Later this week we will get the next CMI (B2B credit), and I am hoping for that to take a turn up. Right now, the current and future indicators are still, to use an elegant economic intellectual term, piss-poor. If you are wondering, at least that's a notch above the term of art "Stock up on Imodium" most commonly associated with recessions.
The increase in capital gains taxes really was not a good idea for a weak economy. One expects a natural slowing in investment, and we are certainly getting it.
So far freight hasn't shown a spring surge. Truck tonnage for March recouped somewhat from a dire February but stayed below peak. Rail continues quite flat.
Shale oil has been a big uplift for the US for years, and with that impetus gone from the economy, we are down to cars and houses. The strong dollar does, of course, tend to weaken manufacturing.
The consumer confidence report yesterday was rather poor. It fell more than 6 points in one month, and the weakness was centered on the job market. That should not really be surprising after CMI, because that much weakness implies a pull-back by businesses extending until they recoup their finances.
My reading on housing is that it's not that bad, so I still have some hope. April readings on retail haven't been good. Rail says we are not seeing any surge of hope and change. Consumer confidence is flashing a warning signal. I will have to wait a while to see if my bullshit theory on retail was true.
The natural term for CMI is two months, so if the low was March, then we could hope for a pick up in June. April will not be a good month.
I'm wondering about rail container traffic, and manufacturing. Over the last year-and-a-half, I've seen a big shift in quotes for Chinese manufacturing. More often than not, landed costs are not cheaper even with the strong dollar, except for a few industries that are heavily penalized by regulation in the U.S. (like PC boards). Even in low-tech goods like knit and woven fabrics, and injection molding, I've been seeing no-bid or high bids from China.
Aside from wondering what changed, I'm wondering how widespread this is, and whether we might be seeing a negative effect on import container traffic and a positive effect on domestic manufacturing.
Of course, the barriers to domestic investment are going to limit the effect...
So, the optimist in me can say, "Yay! It hasn't all blown up - yet".
That *IS* the optimistic view, right?
There doesn't seem to be a big impending axe out there allowing no escape, but most recessions are not axe-precipitated but fatigue-precipitated. There's an attitude of ennui lingering in the air.

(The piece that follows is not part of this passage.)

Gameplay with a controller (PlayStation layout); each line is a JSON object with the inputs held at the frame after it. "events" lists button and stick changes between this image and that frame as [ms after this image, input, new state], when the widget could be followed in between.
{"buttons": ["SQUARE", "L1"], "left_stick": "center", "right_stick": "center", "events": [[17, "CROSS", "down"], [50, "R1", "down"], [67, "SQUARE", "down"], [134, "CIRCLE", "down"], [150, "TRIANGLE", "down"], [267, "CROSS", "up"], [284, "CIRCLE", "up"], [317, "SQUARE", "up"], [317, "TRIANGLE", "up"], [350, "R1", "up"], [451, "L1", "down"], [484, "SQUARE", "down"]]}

Here is the gasoline prices in Dallas TX for my first fillup each month.
Jan 15 $1.829
Feb 15 $1.859
Mar 15 $2.119
Apr 15 $2.179
This is make for an interesting 2nd QTR of 2015 as the price has risen enough for people to start complaining about it at work. Dallas is still strong with all the companies coming in from mostly California. Farmer's Coffee is closing their HQ in Torrance CA (LA suburb; same as Toyota) and relocating here. There are hiring bounties on IT people here. Housing prices are rising as people from CA are buying faster than they can build them. But Nebraska Furniture mart just opened and is hiring, Toyota is coming, Farmer's Coffee is coming, State Farm Insurance is relocating a bunch of regional offices here, and Liberty Mutual is moving here. Thanks for your insight.
I don't sense ennui, I sense middle class exhaustion from trying so hard and not getting anywhere.
You will almost always see price increases at the pump in March/April because of it. Mandated areas will see it AGAIN in September as refiners switch over again to the winter blends. Then in October you typically see price drops everywhere.
All that is of course regardless of the price of oil, which has its own bearing on pump prices. But until the last week or so oil prices have been relatively stable for the last 6 months so the pump price increases are due entirely to the EPA mandates affecting gasoline supplies..
The problem isn't so much that people don't make enough, it is that prices are too high. Only deflation will save the middle class.